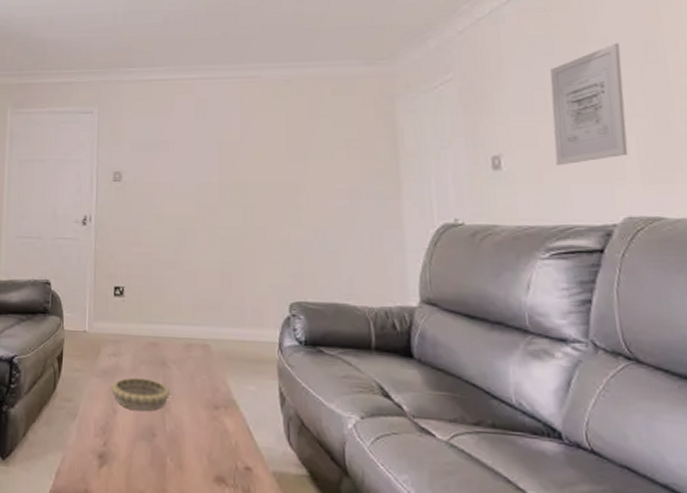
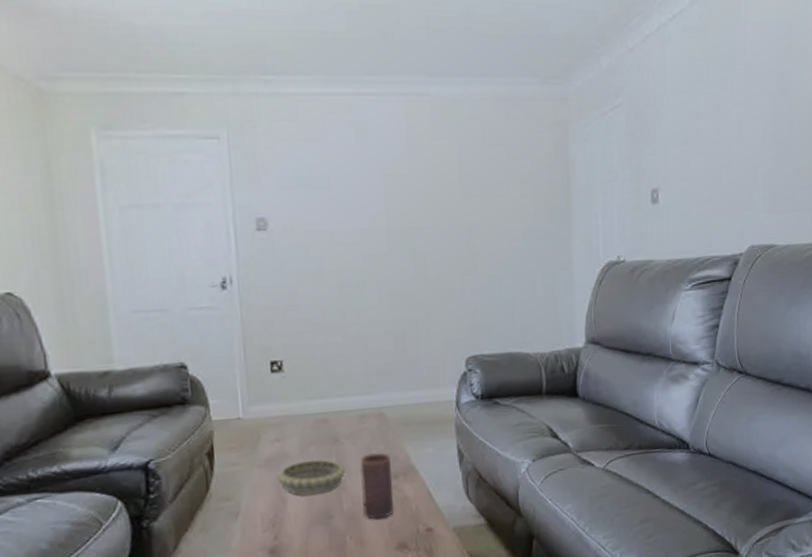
candle: none [184,381,213,447] -> present [360,452,394,520]
wall art: present [550,43,629,166] -> none [702,71,760,198]

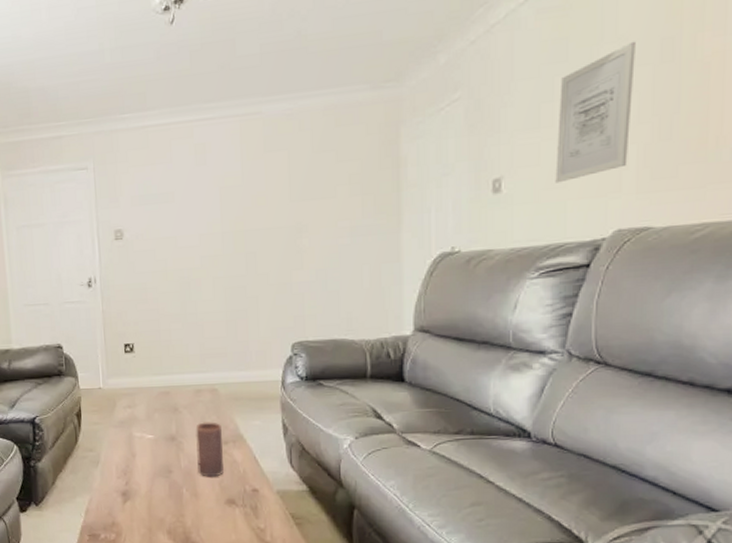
decorative bowl: present [276,459,346,496] -> none [127,424,184,453]
wall art: none [702,71,760,198] -> present [555,41,636,183]

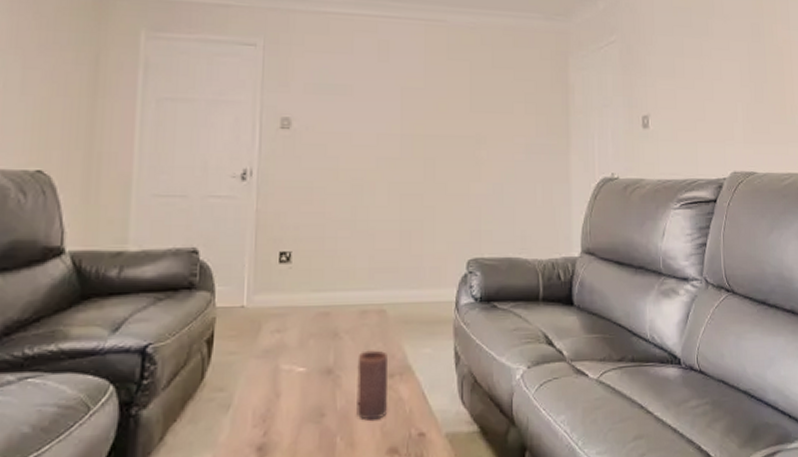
wall art: present [555,41,636,183] -> none [687,21,737,126]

========================

(What you should do)
All records are to be reproduced exactly; the pictures are to be omitted.

(Answer space)
candle: none [184,381,213,447] -> present [360,452,394,520]
wall art: present [550,43,629,166] -> none [702,71,760,198]

decorative bowl: present [276,459,346,496] -> none [127,424,184,453]
wall art: none [702,71,760,198] -> present [555,41,636,183]

wall art: present [555,41,636,183] -> none [687,21,737,126]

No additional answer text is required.